# Records for this exercise:
────────────────────────────────────────
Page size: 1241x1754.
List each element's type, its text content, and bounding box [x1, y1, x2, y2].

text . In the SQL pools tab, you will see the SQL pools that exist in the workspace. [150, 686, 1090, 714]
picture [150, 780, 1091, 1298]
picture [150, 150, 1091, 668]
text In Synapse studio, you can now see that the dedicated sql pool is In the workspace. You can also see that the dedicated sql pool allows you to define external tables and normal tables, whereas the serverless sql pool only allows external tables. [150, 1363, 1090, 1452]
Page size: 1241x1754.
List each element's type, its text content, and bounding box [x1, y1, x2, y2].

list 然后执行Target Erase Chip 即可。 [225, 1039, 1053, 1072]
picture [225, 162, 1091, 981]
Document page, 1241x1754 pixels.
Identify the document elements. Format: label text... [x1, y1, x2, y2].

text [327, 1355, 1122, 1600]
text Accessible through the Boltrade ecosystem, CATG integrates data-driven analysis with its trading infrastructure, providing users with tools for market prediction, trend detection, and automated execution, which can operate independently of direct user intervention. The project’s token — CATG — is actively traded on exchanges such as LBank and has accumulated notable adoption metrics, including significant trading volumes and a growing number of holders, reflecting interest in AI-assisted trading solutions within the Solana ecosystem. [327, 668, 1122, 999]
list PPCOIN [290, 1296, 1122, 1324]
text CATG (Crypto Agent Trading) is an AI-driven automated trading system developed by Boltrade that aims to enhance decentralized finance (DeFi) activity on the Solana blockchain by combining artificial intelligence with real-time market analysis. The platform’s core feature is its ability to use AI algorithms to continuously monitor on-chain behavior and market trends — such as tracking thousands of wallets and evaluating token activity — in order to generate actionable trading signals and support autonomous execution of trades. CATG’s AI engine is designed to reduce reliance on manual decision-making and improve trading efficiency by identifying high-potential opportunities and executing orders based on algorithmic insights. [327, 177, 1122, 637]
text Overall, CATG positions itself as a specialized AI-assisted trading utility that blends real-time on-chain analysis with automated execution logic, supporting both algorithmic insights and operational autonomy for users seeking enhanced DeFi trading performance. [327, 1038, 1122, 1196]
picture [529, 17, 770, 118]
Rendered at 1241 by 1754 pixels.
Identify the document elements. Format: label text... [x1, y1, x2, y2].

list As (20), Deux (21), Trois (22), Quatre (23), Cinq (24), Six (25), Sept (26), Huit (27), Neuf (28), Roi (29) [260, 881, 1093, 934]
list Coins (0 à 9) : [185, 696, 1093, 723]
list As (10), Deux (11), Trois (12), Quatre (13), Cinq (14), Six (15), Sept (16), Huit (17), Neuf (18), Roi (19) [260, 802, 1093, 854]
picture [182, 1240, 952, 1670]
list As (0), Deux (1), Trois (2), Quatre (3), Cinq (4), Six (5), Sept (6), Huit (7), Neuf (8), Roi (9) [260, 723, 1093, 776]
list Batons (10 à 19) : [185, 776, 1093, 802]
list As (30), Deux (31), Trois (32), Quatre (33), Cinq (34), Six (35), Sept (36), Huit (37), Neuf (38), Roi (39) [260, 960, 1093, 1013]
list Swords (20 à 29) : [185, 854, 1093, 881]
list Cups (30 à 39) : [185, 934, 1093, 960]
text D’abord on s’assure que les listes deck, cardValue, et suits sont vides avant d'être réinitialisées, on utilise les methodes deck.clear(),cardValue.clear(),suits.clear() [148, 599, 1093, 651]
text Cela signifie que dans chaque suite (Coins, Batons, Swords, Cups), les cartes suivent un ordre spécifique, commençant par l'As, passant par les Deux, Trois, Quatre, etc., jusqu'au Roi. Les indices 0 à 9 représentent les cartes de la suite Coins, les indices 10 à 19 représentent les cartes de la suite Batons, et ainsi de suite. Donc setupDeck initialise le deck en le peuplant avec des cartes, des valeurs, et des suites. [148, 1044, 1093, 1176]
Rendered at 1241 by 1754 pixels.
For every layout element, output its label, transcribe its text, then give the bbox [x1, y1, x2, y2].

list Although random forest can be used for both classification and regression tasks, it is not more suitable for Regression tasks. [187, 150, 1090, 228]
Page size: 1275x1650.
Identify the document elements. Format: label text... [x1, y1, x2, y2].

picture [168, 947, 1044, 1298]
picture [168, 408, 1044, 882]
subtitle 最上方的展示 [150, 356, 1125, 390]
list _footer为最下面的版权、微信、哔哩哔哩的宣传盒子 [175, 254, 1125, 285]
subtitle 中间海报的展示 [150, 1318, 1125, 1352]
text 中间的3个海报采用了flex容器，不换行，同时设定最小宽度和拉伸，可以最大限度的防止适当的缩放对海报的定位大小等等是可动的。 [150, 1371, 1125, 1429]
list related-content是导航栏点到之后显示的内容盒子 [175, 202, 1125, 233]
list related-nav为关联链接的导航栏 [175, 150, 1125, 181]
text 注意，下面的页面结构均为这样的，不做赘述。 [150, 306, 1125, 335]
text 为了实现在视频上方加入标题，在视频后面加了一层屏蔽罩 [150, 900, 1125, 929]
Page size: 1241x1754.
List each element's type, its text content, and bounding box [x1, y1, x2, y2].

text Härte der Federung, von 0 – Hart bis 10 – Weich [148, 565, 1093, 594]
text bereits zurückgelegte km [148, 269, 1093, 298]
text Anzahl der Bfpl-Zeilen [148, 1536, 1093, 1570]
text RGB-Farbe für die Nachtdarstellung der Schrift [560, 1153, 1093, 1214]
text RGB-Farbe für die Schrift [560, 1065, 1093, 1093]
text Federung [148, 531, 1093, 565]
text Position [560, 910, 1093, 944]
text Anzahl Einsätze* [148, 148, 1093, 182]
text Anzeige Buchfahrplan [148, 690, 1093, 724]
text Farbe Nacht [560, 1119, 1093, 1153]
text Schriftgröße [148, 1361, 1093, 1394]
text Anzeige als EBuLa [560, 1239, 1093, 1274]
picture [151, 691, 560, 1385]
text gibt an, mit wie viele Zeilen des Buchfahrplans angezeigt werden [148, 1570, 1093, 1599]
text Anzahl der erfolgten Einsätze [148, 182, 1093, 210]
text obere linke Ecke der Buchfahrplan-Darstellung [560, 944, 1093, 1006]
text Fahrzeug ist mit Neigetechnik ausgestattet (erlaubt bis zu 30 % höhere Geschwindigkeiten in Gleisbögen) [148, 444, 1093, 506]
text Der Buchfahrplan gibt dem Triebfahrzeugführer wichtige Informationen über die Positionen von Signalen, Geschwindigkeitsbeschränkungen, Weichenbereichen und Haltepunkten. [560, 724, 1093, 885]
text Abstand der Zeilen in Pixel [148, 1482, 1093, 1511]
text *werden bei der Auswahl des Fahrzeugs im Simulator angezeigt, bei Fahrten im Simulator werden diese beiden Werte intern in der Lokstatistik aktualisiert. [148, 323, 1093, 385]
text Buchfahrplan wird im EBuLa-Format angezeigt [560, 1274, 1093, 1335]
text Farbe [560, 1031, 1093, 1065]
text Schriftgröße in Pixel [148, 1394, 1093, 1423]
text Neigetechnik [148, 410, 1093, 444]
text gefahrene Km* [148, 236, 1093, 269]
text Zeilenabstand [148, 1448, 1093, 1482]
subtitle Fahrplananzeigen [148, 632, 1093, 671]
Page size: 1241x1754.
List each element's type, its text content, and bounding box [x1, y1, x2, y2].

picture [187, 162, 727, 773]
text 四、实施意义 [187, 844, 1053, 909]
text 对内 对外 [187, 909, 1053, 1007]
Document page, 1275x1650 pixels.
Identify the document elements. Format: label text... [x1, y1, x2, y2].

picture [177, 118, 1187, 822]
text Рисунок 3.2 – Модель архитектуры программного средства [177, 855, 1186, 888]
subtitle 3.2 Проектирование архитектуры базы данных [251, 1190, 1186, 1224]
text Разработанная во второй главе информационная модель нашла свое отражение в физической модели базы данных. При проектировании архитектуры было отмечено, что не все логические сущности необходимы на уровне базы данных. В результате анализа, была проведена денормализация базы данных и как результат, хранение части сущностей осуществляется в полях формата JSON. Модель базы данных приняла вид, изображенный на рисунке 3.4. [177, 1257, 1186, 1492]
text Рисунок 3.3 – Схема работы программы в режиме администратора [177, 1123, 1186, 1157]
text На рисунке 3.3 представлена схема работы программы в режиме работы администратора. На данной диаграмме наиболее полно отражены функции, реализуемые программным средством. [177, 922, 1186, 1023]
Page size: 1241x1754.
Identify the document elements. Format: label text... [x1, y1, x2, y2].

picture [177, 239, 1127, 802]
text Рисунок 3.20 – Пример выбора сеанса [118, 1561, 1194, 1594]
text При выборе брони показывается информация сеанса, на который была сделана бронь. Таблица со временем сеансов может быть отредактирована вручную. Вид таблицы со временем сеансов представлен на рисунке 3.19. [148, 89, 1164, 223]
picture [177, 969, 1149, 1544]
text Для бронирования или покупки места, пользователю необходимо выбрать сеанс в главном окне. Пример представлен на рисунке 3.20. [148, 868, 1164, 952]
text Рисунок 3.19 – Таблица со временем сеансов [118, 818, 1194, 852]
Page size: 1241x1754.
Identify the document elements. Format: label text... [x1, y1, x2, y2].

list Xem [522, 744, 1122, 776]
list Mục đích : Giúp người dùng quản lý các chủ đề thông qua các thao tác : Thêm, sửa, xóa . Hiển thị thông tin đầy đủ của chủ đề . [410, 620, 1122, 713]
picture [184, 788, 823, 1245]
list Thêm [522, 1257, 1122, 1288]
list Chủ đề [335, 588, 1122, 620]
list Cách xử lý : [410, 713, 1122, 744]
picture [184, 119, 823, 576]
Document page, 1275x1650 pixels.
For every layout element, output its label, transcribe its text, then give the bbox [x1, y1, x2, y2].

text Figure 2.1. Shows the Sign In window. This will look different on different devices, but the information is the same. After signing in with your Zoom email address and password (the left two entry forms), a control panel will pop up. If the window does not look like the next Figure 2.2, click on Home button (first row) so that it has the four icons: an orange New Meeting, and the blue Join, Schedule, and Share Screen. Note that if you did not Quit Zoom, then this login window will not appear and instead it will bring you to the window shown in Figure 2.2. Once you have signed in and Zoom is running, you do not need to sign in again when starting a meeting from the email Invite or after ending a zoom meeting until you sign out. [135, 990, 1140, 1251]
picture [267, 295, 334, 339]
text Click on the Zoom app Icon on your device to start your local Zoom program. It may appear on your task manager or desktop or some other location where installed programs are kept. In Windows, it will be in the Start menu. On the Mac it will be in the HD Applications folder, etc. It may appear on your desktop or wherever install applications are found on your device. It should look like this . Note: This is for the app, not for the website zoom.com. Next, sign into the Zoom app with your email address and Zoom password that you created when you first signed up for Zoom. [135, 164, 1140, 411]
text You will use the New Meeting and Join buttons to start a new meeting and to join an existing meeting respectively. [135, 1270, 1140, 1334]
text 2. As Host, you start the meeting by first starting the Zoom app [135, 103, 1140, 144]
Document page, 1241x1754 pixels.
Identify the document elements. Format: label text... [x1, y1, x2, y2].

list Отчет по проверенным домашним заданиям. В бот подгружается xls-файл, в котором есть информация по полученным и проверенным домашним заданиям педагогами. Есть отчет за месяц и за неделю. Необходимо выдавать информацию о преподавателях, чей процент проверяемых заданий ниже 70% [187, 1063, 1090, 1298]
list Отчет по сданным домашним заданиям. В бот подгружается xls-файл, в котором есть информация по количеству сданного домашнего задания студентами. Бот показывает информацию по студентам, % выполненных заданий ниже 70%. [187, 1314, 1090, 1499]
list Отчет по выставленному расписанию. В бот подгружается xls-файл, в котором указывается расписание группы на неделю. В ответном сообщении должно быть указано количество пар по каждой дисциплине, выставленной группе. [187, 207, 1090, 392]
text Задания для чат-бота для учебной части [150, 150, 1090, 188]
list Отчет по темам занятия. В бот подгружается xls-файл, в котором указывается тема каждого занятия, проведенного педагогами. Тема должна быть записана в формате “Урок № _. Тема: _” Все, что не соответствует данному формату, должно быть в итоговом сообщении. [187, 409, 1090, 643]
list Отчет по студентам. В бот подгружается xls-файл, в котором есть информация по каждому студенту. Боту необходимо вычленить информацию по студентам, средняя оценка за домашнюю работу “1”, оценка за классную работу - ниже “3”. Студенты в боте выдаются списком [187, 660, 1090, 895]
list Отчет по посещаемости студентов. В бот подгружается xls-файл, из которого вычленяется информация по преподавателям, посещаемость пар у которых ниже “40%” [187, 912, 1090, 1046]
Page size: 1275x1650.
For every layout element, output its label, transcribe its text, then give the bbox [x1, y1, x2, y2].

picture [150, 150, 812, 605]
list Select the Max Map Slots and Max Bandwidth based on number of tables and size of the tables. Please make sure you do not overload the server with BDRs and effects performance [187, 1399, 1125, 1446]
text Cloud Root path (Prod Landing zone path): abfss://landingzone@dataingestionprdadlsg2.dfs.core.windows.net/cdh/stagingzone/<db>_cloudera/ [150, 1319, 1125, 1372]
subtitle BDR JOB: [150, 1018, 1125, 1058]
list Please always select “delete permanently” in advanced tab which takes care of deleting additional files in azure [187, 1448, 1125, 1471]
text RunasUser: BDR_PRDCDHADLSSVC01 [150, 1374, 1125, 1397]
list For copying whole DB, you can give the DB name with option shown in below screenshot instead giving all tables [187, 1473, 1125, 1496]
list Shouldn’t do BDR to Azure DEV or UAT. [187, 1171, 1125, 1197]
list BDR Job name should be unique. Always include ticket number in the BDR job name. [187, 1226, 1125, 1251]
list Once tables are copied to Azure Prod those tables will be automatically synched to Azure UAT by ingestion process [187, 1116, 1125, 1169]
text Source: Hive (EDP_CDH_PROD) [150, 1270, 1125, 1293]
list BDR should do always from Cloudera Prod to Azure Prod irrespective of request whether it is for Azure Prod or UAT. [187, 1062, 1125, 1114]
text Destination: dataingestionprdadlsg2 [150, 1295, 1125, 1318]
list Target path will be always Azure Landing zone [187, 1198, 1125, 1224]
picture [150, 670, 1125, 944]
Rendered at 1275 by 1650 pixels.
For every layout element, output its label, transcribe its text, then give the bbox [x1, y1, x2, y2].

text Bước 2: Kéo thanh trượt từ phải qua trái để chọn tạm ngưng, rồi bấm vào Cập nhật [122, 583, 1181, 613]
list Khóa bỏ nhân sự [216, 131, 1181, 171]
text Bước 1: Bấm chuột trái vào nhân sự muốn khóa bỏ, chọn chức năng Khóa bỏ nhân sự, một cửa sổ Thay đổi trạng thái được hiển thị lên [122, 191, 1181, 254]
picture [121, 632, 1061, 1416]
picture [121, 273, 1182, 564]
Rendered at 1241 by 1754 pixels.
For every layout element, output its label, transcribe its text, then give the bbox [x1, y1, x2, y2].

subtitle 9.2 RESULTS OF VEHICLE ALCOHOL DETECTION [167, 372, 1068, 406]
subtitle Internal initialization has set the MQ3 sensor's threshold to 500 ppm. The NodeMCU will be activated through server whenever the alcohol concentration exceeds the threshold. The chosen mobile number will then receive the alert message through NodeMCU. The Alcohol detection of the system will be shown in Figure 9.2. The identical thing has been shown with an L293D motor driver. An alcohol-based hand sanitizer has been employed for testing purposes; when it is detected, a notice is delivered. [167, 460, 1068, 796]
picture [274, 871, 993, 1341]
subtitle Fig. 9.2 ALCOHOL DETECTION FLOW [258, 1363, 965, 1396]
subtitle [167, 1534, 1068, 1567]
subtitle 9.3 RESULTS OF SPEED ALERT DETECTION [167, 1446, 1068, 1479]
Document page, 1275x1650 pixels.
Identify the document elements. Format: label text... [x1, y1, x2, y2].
────────────────────────────────────────
# The problem:
Would you output the lines from the one that contains "subtitle [167, 1534, 1068, 1567]" to the end of the data, both ends included, exactly as they appear?

# Problem solution:
subtitle [167, 1534, 1068, 1567]
subtitle 9.3 RESULTS OF SPEED ALERT DETECTION [167, 1446, 1068, 1479]
Document page, 1275x1650 pixels.
Identify the document elements. Format: label text... [x1, y1, x2, y2].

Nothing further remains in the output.